-------- Document extract --------

So I got problems with computedStore variable type

const computedStore = computed(meta, depStore, num => `${num}`)
// const computedStore: MetaStore<unknown>
// but should MetaStore<string>

If callback's argument type will be defined explicitly, then computedStore variable type is correct

const computedStore = computed(meta, depStore, (num: number) => `${num}`)
// const computedStore: MetaStore<string>

but I want to have working inference here for best DX. How to achieve desired result?


Solution

  • TypeScript's inference algorithm is heuristic and takes several passes, and whether or not it succeeds depends on, among other things, the order of the code. Inference that flows from "left to right" tends to be easier than the reverse.

    TypeScript does not perform so-called "full unification" for its type inference. Some full unification algorithms can always (with some caveats) find the appropriate set of generic and contextual type arguments if it is logically possible to do so. There is a longstanding feature request to investigate implementing full unification at microsoft/TypeScript#30134. But making such a change would be a huge undertaking and might not even make people happier on average.

--------

Questions to answer —
• a. Condense the paragraph of the TypeScript excerpt above that begins "TypeScript does not perform so-called" into a short bulleted list that keeps its main facts.
• b. Echo, word for word, everything in the TypeScript excerpt above from "If callback's argument" down to "achieve desired result?".

-------- Recorded information --------

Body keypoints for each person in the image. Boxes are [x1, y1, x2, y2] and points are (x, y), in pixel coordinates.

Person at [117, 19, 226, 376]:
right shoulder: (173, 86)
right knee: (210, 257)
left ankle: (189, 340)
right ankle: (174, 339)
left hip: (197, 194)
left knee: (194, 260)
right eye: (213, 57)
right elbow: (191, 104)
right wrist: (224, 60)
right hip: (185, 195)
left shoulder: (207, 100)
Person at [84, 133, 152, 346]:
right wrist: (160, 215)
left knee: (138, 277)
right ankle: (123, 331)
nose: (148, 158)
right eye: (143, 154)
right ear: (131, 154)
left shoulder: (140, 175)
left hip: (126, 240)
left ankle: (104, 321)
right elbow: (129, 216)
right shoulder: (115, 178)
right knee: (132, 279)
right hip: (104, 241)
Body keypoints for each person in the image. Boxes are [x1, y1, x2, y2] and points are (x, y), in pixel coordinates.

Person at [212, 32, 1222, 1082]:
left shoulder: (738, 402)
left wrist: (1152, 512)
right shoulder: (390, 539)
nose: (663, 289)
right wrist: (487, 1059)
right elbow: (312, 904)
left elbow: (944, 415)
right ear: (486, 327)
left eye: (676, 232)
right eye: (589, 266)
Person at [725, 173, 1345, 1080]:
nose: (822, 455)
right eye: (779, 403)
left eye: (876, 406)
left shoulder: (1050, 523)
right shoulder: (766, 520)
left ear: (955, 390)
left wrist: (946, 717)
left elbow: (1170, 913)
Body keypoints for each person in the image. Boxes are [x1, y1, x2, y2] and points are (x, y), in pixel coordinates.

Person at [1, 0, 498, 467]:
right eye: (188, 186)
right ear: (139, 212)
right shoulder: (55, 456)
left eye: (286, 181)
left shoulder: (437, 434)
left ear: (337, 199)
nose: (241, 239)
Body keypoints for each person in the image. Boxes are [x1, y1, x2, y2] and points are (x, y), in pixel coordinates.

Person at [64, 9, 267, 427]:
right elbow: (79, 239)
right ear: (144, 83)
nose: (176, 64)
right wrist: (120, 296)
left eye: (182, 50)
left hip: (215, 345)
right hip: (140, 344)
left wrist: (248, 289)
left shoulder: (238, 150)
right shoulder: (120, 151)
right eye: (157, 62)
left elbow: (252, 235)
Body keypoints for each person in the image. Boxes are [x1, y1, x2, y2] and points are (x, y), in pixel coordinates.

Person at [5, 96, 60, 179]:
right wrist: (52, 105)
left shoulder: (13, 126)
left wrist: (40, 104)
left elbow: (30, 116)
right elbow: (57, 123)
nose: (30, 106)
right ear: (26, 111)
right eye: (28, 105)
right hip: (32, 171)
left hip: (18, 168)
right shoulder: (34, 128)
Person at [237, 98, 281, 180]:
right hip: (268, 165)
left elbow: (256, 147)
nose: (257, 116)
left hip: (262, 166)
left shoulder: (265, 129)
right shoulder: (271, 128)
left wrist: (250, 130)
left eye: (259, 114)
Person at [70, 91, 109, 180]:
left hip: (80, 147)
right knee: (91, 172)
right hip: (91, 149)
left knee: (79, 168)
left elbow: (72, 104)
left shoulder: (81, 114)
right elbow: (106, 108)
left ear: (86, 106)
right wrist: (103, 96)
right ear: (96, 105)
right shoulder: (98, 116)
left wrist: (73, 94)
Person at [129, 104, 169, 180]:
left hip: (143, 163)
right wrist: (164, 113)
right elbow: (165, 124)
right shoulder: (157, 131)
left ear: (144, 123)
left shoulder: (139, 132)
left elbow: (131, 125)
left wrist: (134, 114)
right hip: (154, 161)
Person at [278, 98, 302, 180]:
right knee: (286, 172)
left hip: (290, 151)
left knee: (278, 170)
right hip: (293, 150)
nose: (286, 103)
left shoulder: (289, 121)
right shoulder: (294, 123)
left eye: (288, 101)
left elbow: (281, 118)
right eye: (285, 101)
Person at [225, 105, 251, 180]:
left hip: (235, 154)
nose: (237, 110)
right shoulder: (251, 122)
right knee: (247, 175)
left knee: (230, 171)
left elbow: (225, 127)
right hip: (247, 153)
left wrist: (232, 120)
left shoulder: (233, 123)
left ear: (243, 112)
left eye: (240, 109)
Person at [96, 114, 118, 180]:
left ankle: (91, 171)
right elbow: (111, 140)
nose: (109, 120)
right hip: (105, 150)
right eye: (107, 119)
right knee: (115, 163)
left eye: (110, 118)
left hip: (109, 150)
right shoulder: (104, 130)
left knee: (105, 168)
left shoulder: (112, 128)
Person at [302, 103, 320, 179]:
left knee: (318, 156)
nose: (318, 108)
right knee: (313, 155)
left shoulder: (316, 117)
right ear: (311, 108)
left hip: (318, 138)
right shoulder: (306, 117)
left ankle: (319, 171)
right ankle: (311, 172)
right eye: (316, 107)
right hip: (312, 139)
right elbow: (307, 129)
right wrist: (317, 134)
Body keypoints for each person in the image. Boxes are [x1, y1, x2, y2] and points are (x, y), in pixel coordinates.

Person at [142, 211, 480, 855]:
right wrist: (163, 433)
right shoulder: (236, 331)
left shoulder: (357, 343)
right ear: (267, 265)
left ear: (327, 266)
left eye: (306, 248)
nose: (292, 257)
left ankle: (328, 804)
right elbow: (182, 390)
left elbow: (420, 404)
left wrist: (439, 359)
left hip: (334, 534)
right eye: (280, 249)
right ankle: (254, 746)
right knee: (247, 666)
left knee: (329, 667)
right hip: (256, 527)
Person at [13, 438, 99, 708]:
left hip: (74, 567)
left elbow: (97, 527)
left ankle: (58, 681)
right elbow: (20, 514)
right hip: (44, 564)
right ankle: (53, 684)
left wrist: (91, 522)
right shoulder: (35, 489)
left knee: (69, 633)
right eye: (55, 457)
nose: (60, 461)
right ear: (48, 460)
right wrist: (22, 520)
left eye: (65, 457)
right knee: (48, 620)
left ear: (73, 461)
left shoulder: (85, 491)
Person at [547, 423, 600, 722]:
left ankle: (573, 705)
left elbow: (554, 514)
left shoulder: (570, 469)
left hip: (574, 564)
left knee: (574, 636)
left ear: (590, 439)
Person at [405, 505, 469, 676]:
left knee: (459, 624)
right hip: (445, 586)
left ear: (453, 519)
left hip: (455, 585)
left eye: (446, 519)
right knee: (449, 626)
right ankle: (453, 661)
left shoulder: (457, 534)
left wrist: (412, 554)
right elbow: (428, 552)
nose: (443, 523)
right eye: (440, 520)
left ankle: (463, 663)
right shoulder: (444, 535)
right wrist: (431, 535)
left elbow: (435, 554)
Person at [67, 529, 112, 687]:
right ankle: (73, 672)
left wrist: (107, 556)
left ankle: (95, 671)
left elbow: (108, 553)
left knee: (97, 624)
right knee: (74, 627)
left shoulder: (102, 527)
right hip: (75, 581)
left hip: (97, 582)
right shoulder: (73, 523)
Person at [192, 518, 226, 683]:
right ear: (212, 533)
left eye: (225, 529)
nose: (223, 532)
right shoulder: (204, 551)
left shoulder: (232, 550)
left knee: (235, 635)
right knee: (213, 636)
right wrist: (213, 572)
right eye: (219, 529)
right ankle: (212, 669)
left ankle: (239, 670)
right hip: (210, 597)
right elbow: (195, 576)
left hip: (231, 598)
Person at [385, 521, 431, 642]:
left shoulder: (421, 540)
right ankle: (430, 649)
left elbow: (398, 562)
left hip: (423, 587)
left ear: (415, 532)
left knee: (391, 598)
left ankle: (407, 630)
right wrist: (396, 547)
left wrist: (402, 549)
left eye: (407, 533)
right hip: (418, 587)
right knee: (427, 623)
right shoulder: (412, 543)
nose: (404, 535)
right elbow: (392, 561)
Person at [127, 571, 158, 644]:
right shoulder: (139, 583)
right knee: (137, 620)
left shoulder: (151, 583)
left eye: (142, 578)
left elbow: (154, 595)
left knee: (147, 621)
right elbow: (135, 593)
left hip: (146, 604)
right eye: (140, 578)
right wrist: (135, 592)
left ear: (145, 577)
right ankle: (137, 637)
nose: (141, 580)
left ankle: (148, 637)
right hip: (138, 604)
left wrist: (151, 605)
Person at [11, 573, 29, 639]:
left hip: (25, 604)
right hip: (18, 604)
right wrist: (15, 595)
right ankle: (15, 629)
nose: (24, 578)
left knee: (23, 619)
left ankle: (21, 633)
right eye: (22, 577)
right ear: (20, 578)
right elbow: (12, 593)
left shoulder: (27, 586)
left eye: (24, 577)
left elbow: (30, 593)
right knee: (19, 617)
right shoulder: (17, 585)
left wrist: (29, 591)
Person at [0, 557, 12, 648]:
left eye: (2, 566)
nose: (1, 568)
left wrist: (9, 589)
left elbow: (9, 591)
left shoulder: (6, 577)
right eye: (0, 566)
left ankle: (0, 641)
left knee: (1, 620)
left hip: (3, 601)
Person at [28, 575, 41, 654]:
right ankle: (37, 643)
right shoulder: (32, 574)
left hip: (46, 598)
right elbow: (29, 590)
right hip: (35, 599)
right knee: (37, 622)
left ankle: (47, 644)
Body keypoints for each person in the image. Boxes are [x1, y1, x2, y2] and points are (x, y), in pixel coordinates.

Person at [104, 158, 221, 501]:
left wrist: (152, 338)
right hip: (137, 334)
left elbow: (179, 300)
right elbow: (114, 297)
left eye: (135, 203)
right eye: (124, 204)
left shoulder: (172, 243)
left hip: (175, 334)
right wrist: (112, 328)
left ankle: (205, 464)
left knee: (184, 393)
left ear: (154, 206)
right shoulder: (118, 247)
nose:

--------

Solutions by task —
• a.
- TypeScript does not use "full unification" for type inference.
- Some full unification algorithms can, with some caveats, always find the appropriate generic and contextual type arguments when doing so is logically possible.
- A longstanding feature request to investigate implementing it exists at microsoft/TypeScript#30134.
- Such a change would be a huge undertaking and might not make people happier on average.

• b.
If callback's argument type will be defined explicitly, then computedStore variable type is correct

const computedStore = computed(meta, depStore, (num: number) => `${num}`)
// const computedStore: MetaStore<string>

but I want to have working inference here for best DX. How to achieve desired result?